Darüber hinaus wurden in diesem Spiel auch die Trainerprobleme von Choi Kang-hee deutlich. Sein Training war zu streng, was dazu führte, dass Spieler wie Liu Binbin und Zeka aus nicht kämpferischen Gründen ausfielen, was die Kampfkraft der Mannschaft schwächte. Was den Einsatz betrifft, so ist es vor allem für den sehr langsamen Bi Jinhao zweifellos eine schwierige Aufgabe, gegen schnelle und geschickte Stürmer zu kämpfen.

Im weiteren Verlauf des Spiels übernahm Shenhua nach und nach die Initiative auf dem Platz. Slutsky wechselte entschlossen Han Chao und Xu Haoyang ein, um die Offensivkraft von Shenhua vor dem Tor weiter zu stärken. Die Abwehr von Taishan hatte viele Lücken, vor allem Bi Jinhao wurde von den gegnerischen Spielern in der Defensive oft geärgert, und Xu Haoyangs Fernschüsse taten ein Übriges, um Taishan das Leben schwer zu machen.
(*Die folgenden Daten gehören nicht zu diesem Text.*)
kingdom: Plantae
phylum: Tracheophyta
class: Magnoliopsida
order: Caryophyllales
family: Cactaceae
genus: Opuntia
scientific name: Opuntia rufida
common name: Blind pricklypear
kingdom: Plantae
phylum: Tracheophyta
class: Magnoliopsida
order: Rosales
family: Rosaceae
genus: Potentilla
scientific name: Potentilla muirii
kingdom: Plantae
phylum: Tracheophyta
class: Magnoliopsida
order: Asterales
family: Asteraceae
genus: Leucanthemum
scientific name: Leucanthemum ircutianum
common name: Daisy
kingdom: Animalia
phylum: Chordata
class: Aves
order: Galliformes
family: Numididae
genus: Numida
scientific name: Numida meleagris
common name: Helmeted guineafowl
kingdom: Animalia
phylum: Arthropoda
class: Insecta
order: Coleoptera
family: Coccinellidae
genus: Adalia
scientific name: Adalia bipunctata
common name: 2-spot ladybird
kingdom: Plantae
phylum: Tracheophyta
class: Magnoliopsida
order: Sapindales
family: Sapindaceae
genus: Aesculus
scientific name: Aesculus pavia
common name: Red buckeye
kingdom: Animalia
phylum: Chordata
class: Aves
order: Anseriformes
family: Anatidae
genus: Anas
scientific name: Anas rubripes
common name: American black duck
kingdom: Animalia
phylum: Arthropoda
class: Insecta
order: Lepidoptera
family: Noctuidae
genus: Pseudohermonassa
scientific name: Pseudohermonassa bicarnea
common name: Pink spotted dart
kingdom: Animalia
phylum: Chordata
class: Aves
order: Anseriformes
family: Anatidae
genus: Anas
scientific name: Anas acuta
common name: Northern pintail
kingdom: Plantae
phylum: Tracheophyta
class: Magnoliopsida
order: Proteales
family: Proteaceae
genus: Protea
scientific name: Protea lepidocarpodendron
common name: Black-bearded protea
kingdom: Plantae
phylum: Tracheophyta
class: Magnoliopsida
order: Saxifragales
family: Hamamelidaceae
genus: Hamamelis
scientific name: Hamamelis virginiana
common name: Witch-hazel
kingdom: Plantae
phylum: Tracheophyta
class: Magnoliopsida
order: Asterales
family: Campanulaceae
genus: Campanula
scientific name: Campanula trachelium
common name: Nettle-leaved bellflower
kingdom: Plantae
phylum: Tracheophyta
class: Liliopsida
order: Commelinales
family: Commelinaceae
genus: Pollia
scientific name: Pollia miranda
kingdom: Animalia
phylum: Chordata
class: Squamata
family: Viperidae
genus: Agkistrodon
Choi Kang-hee hat Taishan viel Ärger bereitet, als er Trainer von Shenhua war, aber jetzt steckt er in einem Loch, das er sich selbst gegraben hat. Bijinho wurde ursprünglich geholt, um der Mannschaft einen Höhepunkt zu geben, aber jetzt kann er nicht annähernd so gut spielen, wie er sollte.

In der Schlussphase des Spiels musste Choi Kang-hee eine Umstellung vornehmen, indem er Jadson als Mittelstürmer und Bi Jin-ho als Innenverteidiger einsetzte. Diese Umstellung konnte natürlich nichts am Ausgang des Spiels ändern, und Taishan verlor am Ende 0:3. Durch diese Niederlage wurde der Abstand zwischen Taishan und den echten Titelanwärtern immer deutlicher, und der Weg zum Titel wird in dieser Saison immer schwieriger.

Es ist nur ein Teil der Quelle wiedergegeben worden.